Here it would be pertinent to point out, that China had submitted an application for joining the CPTPPIN September 2021. In the interview, Lee Hsieng Loong did state that countries in Asia needed to have good relations with US, Japan and Europe.
Indonesia’s Trade Minister Muhammad Lutfi who attended the signing of the IPEF on behalf of the President Joko Widodo stated that he did not want to see IPEF as a tool to contain other countries.
One of the reasons why many countries are skeptical about the IPEF is the fact that it does not have any trade component. A number of ASEAN member states have pointed to the IPEF making no mention of tariffs and market access as one of its major draw backs. At the US-ASEAN Summit, held earlier this month Malaysian Foreign Minister, Ismail Sabri Yaakob had referred to this point. Like many other countries, Malaysia has welcomed the IPEF, but in the immediate future sees RCEP as a far greater opportunity.
US President Joe Biden has not deviated significantly from the policies of his predecessor, Donald Trump, with regard to trade and the US is unlikely to return to the CPTPP at least in the immediate future. Biden and Senior officials in his administration have spoken about the need to check China’s growing economic influence, specifically in Asia, and to provide an alternative model. While the US along with some of its Indo Pacific partners has taken some steps in this direction (only recently, leaders of Quad countries during their meeting at Tokyo announced that they would spend USD 50 billion, in infrastructural aid and investment, in the Indo Pacific.
Given his low approval ratings, and diminishing political capital it is unlikely that he is likely to change his approach towards trade significantly.
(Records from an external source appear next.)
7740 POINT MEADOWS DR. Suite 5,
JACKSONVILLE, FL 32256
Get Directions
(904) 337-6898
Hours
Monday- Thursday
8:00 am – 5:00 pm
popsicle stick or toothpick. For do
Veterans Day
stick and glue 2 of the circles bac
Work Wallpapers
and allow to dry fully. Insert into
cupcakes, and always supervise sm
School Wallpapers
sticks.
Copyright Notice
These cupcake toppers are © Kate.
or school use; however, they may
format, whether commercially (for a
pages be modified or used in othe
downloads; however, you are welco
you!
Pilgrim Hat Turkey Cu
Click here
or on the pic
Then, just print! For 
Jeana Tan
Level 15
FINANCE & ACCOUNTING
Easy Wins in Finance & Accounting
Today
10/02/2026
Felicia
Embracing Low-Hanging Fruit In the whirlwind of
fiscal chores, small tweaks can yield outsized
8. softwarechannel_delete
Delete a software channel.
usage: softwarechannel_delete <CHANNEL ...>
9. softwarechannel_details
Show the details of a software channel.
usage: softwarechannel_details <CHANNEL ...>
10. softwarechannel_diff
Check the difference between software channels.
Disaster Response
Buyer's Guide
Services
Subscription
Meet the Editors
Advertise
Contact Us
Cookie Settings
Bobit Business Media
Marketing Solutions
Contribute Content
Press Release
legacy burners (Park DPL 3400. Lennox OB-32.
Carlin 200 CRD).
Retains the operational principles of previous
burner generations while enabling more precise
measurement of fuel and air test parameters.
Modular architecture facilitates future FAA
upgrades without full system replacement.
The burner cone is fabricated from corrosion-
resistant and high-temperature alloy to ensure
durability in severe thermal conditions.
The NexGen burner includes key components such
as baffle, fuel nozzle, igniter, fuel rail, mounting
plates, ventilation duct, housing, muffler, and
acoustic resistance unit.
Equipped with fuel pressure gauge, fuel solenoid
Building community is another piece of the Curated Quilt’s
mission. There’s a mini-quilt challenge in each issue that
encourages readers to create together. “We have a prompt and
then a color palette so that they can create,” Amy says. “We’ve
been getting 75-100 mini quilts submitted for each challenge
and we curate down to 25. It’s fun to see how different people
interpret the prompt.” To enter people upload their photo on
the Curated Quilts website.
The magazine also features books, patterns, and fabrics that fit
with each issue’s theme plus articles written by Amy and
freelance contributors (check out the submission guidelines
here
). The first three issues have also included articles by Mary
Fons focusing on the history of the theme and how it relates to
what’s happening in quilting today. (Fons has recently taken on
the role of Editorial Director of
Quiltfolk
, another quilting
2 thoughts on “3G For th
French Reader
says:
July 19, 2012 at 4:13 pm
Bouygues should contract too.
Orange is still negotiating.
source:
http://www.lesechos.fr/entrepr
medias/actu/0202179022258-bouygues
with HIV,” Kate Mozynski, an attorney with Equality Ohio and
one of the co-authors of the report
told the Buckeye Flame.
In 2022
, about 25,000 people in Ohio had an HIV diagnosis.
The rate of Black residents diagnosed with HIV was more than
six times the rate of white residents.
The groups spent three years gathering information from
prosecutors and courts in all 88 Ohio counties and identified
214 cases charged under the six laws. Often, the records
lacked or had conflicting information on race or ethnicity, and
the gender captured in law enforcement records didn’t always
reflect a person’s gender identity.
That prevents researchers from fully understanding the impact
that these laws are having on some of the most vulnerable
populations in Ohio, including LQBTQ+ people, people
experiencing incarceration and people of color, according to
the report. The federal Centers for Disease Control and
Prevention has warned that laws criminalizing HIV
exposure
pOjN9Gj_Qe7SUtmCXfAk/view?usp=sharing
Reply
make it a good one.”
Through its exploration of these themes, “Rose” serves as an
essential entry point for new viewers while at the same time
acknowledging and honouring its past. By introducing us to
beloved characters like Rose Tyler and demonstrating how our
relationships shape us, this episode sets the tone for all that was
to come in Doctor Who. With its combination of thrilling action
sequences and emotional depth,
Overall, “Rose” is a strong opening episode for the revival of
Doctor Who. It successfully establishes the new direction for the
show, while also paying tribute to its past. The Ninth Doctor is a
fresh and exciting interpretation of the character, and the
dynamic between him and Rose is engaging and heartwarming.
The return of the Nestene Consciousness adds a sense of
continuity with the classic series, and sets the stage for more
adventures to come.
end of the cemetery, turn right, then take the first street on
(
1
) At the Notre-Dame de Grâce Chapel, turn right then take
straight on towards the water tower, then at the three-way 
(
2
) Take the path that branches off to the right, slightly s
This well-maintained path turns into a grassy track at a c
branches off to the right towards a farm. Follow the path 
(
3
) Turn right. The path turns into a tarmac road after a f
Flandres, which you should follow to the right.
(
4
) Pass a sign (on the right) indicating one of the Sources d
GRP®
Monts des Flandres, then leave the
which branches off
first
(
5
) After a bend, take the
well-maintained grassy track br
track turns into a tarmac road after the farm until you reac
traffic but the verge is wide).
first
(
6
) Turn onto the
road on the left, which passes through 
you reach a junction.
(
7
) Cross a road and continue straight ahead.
US Trade Representative Katherine Tai said the TPP was ‘fragile’, and that there was no domestic support for the same.
In conclusion, while the IPEF does have symbolic importance it is important to bear in mind that many signatories themselves have close economic relations with China and would not like to get trapped in competition between US and China. Unless the US re-examines its approach towards trade, which is highly unlikely, and unless countries which are part of the Indo-Pacific vision are able to strengthen economic cooperation, China is likely to dominate Asia’s economic landscape – even though there is growing skepticism with regard to the same.